Page text:
This notebook contains code to **retrieve** 'beta' and 'Marketcap' values from yahoo finance, and requires input file ```symbol_sgx.csv``` containing the stock symbols.

Note that the runtime for retrieving 'beta' and 'Marketcap' data is very long (>20min). Other methods explored did not result in shorter runtimes
* via ```yahoofinancials``` package (>90min)
* via ```info = yf.Ticker(stock).info```, and then ```beta = info['beta']``` (method buggy and crashes if beta or marketcap values not available for ticker)
* via ```info = yf.Ticker(stock).info```, and then ```beta = info.get('beta')``` (current method, >20min)

In [1]:
import pandas as pd

def symbols_to_list(filepath):
    df = pd.read_csv(filepath)
    return df['Symbol'].tolist()

symbol_sgx = symbols_to_list('symbol_sgx.csv')

Study material:
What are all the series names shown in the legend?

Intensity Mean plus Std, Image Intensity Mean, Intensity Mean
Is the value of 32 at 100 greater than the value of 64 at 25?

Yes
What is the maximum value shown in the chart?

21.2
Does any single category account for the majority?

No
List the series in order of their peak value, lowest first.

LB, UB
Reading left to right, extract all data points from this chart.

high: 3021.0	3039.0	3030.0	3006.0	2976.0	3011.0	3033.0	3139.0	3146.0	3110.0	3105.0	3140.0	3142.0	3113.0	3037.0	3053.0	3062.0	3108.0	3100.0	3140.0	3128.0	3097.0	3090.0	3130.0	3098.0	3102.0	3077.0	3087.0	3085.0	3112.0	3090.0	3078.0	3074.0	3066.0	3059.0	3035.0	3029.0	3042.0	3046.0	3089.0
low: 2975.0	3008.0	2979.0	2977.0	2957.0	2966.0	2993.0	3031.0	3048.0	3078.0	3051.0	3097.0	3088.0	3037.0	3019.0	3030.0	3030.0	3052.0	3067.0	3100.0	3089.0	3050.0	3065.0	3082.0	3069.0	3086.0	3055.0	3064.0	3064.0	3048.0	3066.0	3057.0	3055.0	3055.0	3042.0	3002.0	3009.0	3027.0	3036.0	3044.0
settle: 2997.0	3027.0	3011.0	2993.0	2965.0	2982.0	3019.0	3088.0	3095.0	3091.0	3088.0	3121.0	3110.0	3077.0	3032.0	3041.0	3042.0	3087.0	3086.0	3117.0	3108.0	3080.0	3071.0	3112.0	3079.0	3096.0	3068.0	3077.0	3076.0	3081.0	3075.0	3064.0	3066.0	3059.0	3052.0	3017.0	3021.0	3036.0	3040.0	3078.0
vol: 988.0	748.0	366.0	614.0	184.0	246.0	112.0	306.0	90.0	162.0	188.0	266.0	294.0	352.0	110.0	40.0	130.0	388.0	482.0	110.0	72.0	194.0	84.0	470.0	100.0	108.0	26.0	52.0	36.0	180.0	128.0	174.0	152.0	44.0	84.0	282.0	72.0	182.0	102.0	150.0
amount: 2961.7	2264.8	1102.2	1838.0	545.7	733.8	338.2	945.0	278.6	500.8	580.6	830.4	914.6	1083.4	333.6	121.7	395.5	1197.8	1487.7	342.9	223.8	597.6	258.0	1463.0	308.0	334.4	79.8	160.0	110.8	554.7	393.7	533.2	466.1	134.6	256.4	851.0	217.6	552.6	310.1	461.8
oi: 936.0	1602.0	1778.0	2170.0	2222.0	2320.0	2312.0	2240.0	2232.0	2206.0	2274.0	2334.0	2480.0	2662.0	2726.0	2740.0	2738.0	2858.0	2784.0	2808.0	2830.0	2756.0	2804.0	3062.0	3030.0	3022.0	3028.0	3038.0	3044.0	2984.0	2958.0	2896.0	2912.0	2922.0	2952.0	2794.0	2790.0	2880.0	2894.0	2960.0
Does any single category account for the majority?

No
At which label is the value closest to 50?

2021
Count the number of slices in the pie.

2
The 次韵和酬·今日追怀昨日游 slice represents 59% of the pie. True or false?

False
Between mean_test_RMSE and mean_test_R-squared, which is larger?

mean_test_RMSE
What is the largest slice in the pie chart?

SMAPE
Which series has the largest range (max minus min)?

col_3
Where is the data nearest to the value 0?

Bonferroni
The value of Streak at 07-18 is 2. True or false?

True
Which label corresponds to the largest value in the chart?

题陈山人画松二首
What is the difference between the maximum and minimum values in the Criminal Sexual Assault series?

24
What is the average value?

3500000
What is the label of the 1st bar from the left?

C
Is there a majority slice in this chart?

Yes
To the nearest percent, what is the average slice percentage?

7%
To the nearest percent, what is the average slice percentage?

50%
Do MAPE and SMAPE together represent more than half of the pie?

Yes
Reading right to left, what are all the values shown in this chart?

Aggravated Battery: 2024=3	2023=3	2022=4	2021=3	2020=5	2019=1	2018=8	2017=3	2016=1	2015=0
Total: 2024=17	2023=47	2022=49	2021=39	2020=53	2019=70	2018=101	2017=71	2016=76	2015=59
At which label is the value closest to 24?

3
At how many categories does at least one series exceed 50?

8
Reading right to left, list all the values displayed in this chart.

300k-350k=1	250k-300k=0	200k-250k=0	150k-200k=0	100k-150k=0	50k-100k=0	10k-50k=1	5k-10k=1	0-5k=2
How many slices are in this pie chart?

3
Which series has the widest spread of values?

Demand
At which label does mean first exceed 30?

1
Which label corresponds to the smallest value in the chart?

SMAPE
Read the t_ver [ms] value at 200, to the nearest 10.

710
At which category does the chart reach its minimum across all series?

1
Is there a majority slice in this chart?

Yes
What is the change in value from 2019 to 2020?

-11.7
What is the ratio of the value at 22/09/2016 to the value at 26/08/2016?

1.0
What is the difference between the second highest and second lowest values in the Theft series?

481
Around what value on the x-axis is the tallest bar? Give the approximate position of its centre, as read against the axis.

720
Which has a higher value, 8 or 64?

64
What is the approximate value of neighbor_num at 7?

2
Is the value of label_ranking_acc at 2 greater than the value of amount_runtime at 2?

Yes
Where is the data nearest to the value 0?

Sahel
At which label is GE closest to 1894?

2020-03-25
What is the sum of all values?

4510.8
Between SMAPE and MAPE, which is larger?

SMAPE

List of tasks:
A - Rewrite the paragraph of the notebook text that begins "Note that the runtime" as a brief list, keeping its main facts.
B - Write out everything in the notebook text from "Note that the" down to "df = pd.read_csv(filepath)", word for word.
C - According to the notebook text, why is `info['beta']` not used to get the beta value? Answer in one to three sentences.
Base your answers only on the notebook text.

Your written answers:
A -
- Retrieving 'beta' and 'Marketcap' data takes a very long time (>20min); other methods tried were no faster.
- `yahoofinancials` package: >90min.
- `info = yf.Ticker(stock).info` with `beta = info['beta']`: buggy, and crashes if beta or marketcap values are not available for a ticker.
- `info = yf.Ticker(stock).info` with `beta = info.get('beta')`: the current method, >20min.

B -
Note that the runtime for retrieving 'beta' and 'Marketcap' data is very long (>20min). Other methods explored did not result in shorter runtimes
* via ```yahoofinancials``` package (>90min)
* via ```info = yf.Ticker(stock).info```, and then ```beta = info['beta']``` (method buggy and crashes if beta or marketcap values not available for ticker)
* via ```info = yf.Ticker(stock).info```, and then ```beta = info.get('beta')``` (current method, >20min)

In [1]:
import pandas as pd

def symbols_to_list(filepath):
    df = pd.read_csv(filepath)

C - That method is buggy and crashes if beta or marketcap values are not available for a ticker. The current method uses `info.get('beta')` instead.